Excerpts from a dataset
----------

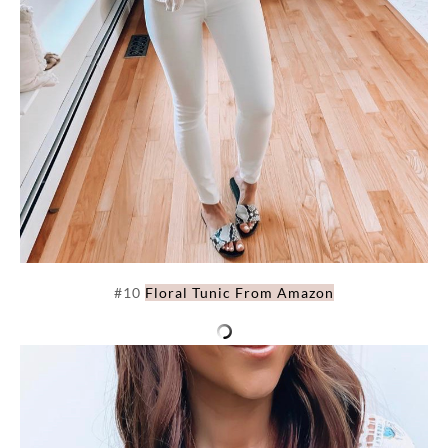
#10
Floral Tunic From Amazon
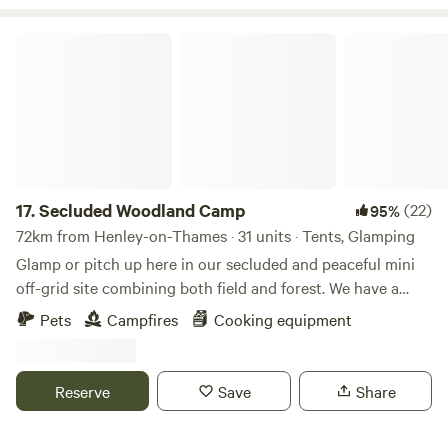
Secluded Woodland Camp
17.
Secluded Woodland Camp
(22)
95%
72km from Henley-on-Thames · 31 units · Tents, Glamping
Glamp or pitch up here in our secluded and peaceful mini
off-grid site combining both field and forest. We have a
shared under cover space and also an outdoor fire-pit to
Pets
Campfires
Cooking equipment
gather more than 20 people comfortably. There is a simple
compost loo for your use with hand-washing and dish
washing area outside. And the rest is all Mother nature!
Reserve
Save
Share
There is no running water or drinking water. You will need
to bring your own. No electricity points or WIFI are in the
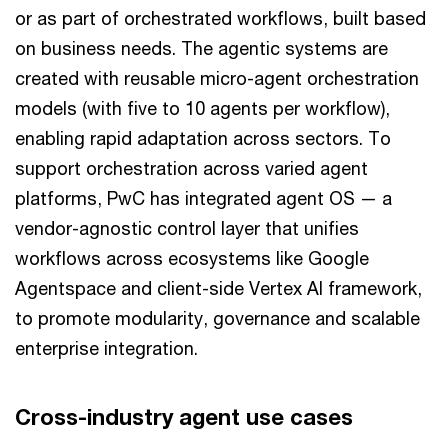
or as part of orchestrated workflows, built based
on business needs. The agentic systems are
created with reusable micro-agent orchestration
models (with five to 10 agents per workflow),
enabling rapid adaptation across sectors. To
support orchestration across varied agent
platforms, PwC has integrated agent OS — a
vendor-agnostic control layer that unifies
workflows across ecosystems like Google
Agentspace and client-side Vertex AI framework,
to promote modularity, governance and scalable
enterprise integration.
Cross-industry agent use cases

----------

§ THE TASK:
Transcribe the records above exactly, leaving out every picture.

§ EXPECTED OUTPUT:
#10
Floral Tunic From Amazon
Secluded Woodland Camp
17.
Secluded Woodland Camp
(22)
95%
72km from Henley-on-Thames · 31 units · Tents, Glamping
Glamp or pitch up here in our secluded and peaceful mini
off-grid site combining both field and forest. We have a
shared under cover space and also an outdoor fire-pit to
Pets
Campfires
Cooking equipment
gather more than 20 people comfortably. There is a simple
compost loo for your use with hand-washing and dish
washing area outside. And the rest is all Mother nature!
Reserve
Save
Share
There is no running water or drinking water. You will need
to bring your own. No electricity points or WIFI are in the
or as part of orchestrated workflows, built based
on business needs. The agentic systems are
created with reusable micro-agent orchestration
models (with five to 10 agents per workflow),
enabling rapid adaptation across sectors. To
support orchestration across varied agent
platforms, PwC has integrated agent OS — a
vendor-agnostic control layer that unifies
workflows across ecosystems like Google
Agentspace and client-side Vertex AI framework,
to promote modularity, governance and scalable
enterprise integration.
Cross-industry agent use cases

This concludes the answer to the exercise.